Alle Infos unter www.saarschleifen.bike


----------



## ActionGourmet (17. Juni 2019)

Hallo,
mein Name ist Martin. Seit heute arbeite ich für die Agentur inMedia, dem Organisator des SaarschleifenBike Marathons.
Der SaarschleifenBike-Marathon findet dieses Jahr am 28. Juli 2019 rund um Orscholz statt.
Wenn Ihr Fragen und/oder Anregungen an uns habt, stehe ich Euch gerne zur Verfügung.


----------



## MTB-News.de




----------



## Schrauber79 (17. Juni 2019)

Hallo,

Ich werde dieses Jahr mal wieder mitfahren; 2014 war ich Mal dabei und habe auch nur diese Strecke. Ich habe gehört, dass es Änderungen bei der Kleinen Schleife gibt - Bitburger Steige ist angeblich raus. Gibt es da aktuelle GPSis? Das wäre schon ein kleiner Vorteil.

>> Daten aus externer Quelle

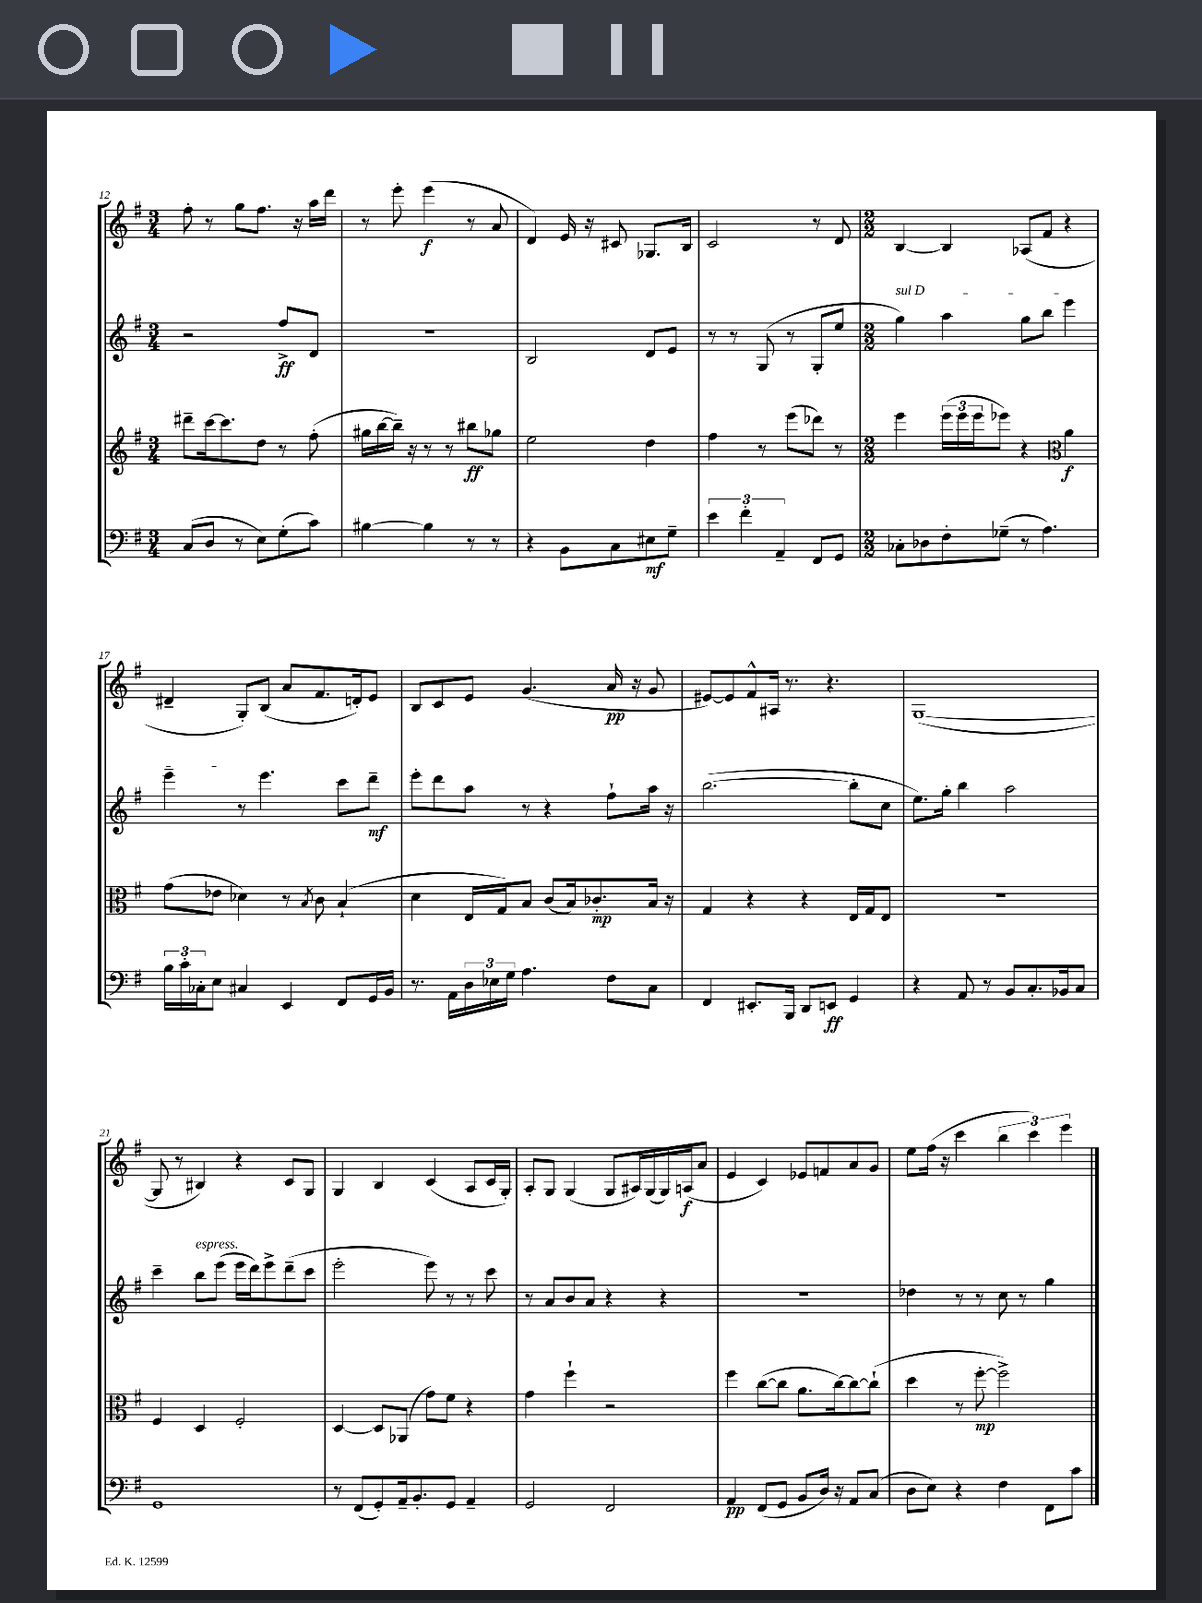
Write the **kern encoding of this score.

**kern	**kern	**kern	**kern
*staff4	*staff3	*staff2	*staff1
*clefF4	*clefG2	*clefG2	*clefG2
*k[f#]	*k[f#]	*k[f#]	*k[f#]
*M3/4	*M3/4	*M3/4	*M3/4
(8C	8ddd#~	2r	8ff#'
8D	[16ccc	.	8r
.	8.ccc]	.	.
8r	.	.	8gg
8E)	8dd	.	8.ff#
(8G'	8r	8ff#^	.
.	.	.	16r
8c)	(8ff#'	8d	16aa
.	.	.	16ddd
=	=	=	=
[4B#	16gg#	2.r	8r
.	[16bb	.	.
.	16bb~])	.	8eee'
.	16r	.	.
4B#]	8r	.	(4eee
.	8r	.	.
8r	8bb#	.	8r
8r	8gg-	.	8a
=	=	=	=
4r	2ee	2B	4d)
8BB	.	.	16e
.	.	.	16r
8C	.	.	8c#
8E#	4dd	8d	8.G-
8G~	.	8e	.
.	.	.	16B
=	=	=	=
6e	4ff#	8r	2c
.	.	8r	.
6f#'	.	.	.
.	8r	(8G	.
6AA~	.	.	.
.	(8eee	8r	.
8FF#	8ddd-)	8G'	8r
8GG	8r	8ee	8d
=	=	=	=
*M2/2	*M2/2	*M2/2	*M2/2
8C-'	4eee	4gg)	[4B
8D-	.	.	.
8F#'	(24eee	4aa	4B]
.	24eee	.	.
.	24eee	.	.
(8G-~	8eee-)	.	.
8r	4r	8gg	(8A-
4.A)	.	8bb	8f#
*	*clefC3	*	*
.	4a	4eee	4r
=	=	=	=
24B	(8g	4eee~	4d#~
24c'	.	.	.
24C-'	.	.	.
8E	8e-	.	.
4C#	4d-)	8r	8G')
.	.	4.eee	(8B
4EE	8r	.	8a
.	8qB	.	.
.	8c	.	8.f#
8FF#	(4B`	8ccc	.
.	.	.	16d')
16GG	.	8ddd~	8e
16BB	.	.	.
=	=	=	=
8.r	4d	8eee'	8B
.	.	8ddd	8c
16AA	.	.	.
24D	16E	8aa	8e
24E-	.	.	.
.	16G)	.	.
24G	.	.	.
4.A	8B	8r	(4.g
.	(8c	4r	.
.	16B)	.	.
.	8.c-'	.	.
8F#	.	8ff#`	16a
.	.	.	16r
8C	16B	16aa	8g
.	16r	16r	.
=	=	=	=
4FF#	4G	([2.bb	[8e#)
.	.	.	8e#]
8.EE#'	4r	.	8f#^^
.	.	.	16A#
16BBB	.	.	8.r
8DD	4r	.	.
8EE	.	.	4.r
4GG	16E	8bb']	.
.	16G	.	.
.	8E	8cc	.
=	=	=	=
4r	1r	8.ee)	([1G
.	.	16gg'	.
8AA	.	4bb	.
8r	.	.	.
8BB	.	2aa	.
8.C'	.	.	.
16BB-	.	.	.
8C	.	.	.
=	=	=	=
1GG	4F#	4ccc~	8G]
.	.	.	8r
.	4D	8bb	4B#)
.	.	(8eee	.
.	2F#'	16eee	4r
.	.	16ddd)	.
.	.	8eee^	.
.	.	(8ddd~	8c
.	.	8ccc	8G
=	=	=	=
8r	[4D	2eee'	4G
(8FF#	.	.	.
8GG')	8D]	.	4B
16AA~	(8AA-	.	.
8.BB'	.	.	.
.	8g)	8eee)	(4c
8GG	8f#	8r	.
4AA~	4r	8r	8A
.	.	8ccc	16c
.	.	.	16G')
=	=	=	=
2GG	4g	8r	8A'
.	.	8a	8G
.	4ff#`	8b	(4G
.	.	8a	.
2FF#	2r	4r	8G
.	.	.	16A#)
.	.	.	(16G
.	.	4r	16G)
.	.	.	(16A
.	.	.	8a
=	=	=	=
4AA	4ff#	1r	4e
(8FF#	([8cc	.	4c)
8GG	8cc]	.	.
8BB	8.a	.	8e-
16D)	.	.	8f
16r	[16cc)	.	.
8AA	8cc_	.	8a
(8C	(8cc`]	.	8g
=	=	=	=
8D	4dd	4dd-	8ee
8E)	.	.	(16ff#
.	.	.	16r
4r	8r	8r	4ccc
.	[8ff#'	8r	.
4F#	2ff#^])	8cc	6bb
.	.	8r	.
.	.	.	6ccc)
8FF#	.	4gg	.
.	.	.	6eee
8c	.	.	.
==	==	==	==
*-	*-	*-	*-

Gibt es denn eigentlich noch die Möglichkeit als Neuling die Strecke mit Führung abzufahren? Das war 2014 sehr hilfreich.


----------



## ActionGourmet (18. Juni 2019)

Schrauber79 schrieb:


> Hallo,
> 
> Ich werde dieses Jahr mal wieder mitfahren; 2014 war ich Mal dabei und habe auch nur diese Strecke. Ich habe gehört, dass es Änderungen bei der Kleinen Schleife gibt - Bitburger Steige ist angeblich raus. Gibt es da aktuelle GPSis? Das wäre schon ein kleiner Vorteil.
> 
> Gibt es denn eigentlich noch die Möglichkeit als Neuling die Strecke mit Führung abzufahren? Das war 2014 sehr hilfreich.



Hallo @Schrauber79,
da ich in dem Projekt noch ganz neu bin, fehlen mir die Infos. Mein Ansprechpartner ist diese Woche dummerweise gerade in Urlaub. Ich melde mich anfang nächster Woche. - Sorry.


----------



## ActionGourmet (18. Juni 2019)

...so ich habe die Infos. Genaue Streckendetails werden aus verschiedenen Gründen nicht vorab veröffentlicht. Im Wesentlichen darum, da die Strecken teilweise speziell nur für das Event freigegeben werden. Des Weiteren sollen die Chancen bzw. Voraussetzungen für alle gleich sein. - Soviel darf ich aber verraten, die Strecken werden bzw. haben sich nicht wesentlich verändert.


----------



## Schrauber79 (10. Juli 2019)

Danke für den Hinweis.

Eine Vorabfahrt wie 2014 gibt es nicht mehr?


----------



## ActionGourmet (15. Juli 2019)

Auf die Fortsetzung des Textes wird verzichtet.